HİKMET TANIMI
13. yüzyıl Arapça el yazmasındaSokrates

İSLAM FELSEFESİNDE HİKMET NEDİR
Filozoflara: hükema, felsefeye: hikmet tabiri kullanılmıştır. İslam öncesi felsefe akademilerine “büyûtü’l-hikme” denmektedir. Kindî, el-Hârizmî, Şehristânî, Âmirî gibi alim ve düşünürler felsefeyi hikmetin kendisi değil hikmet sevgisi, hikmetin talep edilmesi ve sistemli şekilde araştırılması olarak anlamışlardır. Filozof cemiyeti İhvân-ı Safâ’ya göre felsefe, hikmetin araştırılmasıdır. İbn Miskeveyh de hikmeti onu araştıranlar için Allah’ın en büyük lutfu olarak değerlendirerek hikmeti araştıran kimselerin aydınlanıp arınacağını, hikmete ulaşıp bu bilgiyle kurtuluşa ereceklerini söyler. İslam filozofu Kindi, felsefe ve hikmet terimin eş anlam gibi kullanıyor, metafiziği “hikmetlerin hikmeti olarak adlandırıyordu. Farabi’ye göre hikmet anlamları idrak etmekti. Farabi, Allah’ın hem âlim hem hakim olduğunu belirtirken hikmeti “en üstün ilimle en yüce şeyleri akıl etmek” şeklinde tanımlar.
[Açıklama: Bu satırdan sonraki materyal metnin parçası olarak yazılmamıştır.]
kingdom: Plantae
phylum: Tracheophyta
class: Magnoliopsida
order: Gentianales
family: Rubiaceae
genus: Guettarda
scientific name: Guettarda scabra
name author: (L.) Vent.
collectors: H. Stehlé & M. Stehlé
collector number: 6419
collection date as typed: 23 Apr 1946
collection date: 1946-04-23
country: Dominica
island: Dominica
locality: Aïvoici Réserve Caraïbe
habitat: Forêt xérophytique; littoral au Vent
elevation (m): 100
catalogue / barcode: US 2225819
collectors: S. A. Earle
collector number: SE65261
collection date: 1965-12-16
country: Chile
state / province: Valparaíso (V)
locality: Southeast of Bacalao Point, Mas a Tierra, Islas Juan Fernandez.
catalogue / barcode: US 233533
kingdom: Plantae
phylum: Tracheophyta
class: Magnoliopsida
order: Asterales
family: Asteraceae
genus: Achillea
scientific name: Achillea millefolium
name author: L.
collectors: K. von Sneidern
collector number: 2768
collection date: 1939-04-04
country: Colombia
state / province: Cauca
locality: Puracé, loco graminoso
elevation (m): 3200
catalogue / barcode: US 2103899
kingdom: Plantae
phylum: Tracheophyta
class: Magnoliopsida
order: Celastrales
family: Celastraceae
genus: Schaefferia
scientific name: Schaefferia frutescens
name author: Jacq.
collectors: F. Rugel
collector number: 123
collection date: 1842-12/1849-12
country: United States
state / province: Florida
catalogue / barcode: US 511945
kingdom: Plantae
İbn Sînâ metafizik anlamdaki hikmetin: yönteminin bir şeyi her yönden düşünme, amacının ise insanın ulaşabileceği nihaî sebepleri kavramak olduğunu söyler. Platon ile Aristo’yu uzlaştırdığı eserde onlardan “hakimler” diye söz eder. İbni Sina’ya göre gerçek anlamda hikmet metafiziktir. en üstün malumun en üstün bilgisi, en doğru ve en kesin bilgi, varlıkların ilk sebeplerinin bilgisi, metafizik hikmet tanımlarıdır. Matematik, fizik, mantık, siyaset ve ahlak hikmet sayılmaz onlar metafizikten faklı olarak dar varlık alanlarını inceler.Hikmet: İnsani gücün elverdiği oranda, insani nefsin kavramları tasavvur etmek, kuramsal ve maddi doğruları tasdik ederek incelemektir. Ünlü optik bilgini İbnü’l-Heysem‘e göre hikmet: bütün doğruları bilmek, yararlı bütün şeyleri yapmaktır. İnsan, hayvanlardan farklı, akıllı bir varlık olarak mutluluğu talep eder. Hikmetin kavranması mutluluğun kendisidir. Hikmetsiz insan eksik insandır. Hikmetli olan kendini gerçekleştirmiş ve öteki canlılardan ayrılmış demektir.
Muhyiddin İbnü’l-Arabi, Fususü’l-hikem eserinde hikmeti tanımlar. Bir bilgiyi hikmet kılan ondaki yönlendirici ve hükmedici niteliktir. Gerçek anlamda hakim, hikmetin bilgisine sahip olmakla kalmayıp bu bilgiyi kullanan, uygulayan ve onunla hükmedendir. Her şeyin hakkını vermek, her şeyi yerli yerine koymak hikmet gereğidir. Allahın kulları varlıktaki ilahi hikmetin farkına vardıkça bu bilginin hükmü altına girerek bilgelik yolunda ilerler. İbnü’l-Arabi’ye göre hikmet, varlığın ilkelerinin yahut bu ilkelere dayalı sabit düzenin bilgisidir ve bu çok değerli özel bilgi hikmetlinin davranışlarında somutlaşır. Hikmetli kişi varlığın düzen ve işleyişinin hikmete uygun düştüğünü yani her şeyin bulunması gereken çizgiyi takip ettiğini bilir; bunun sonucu olarak da razı olur.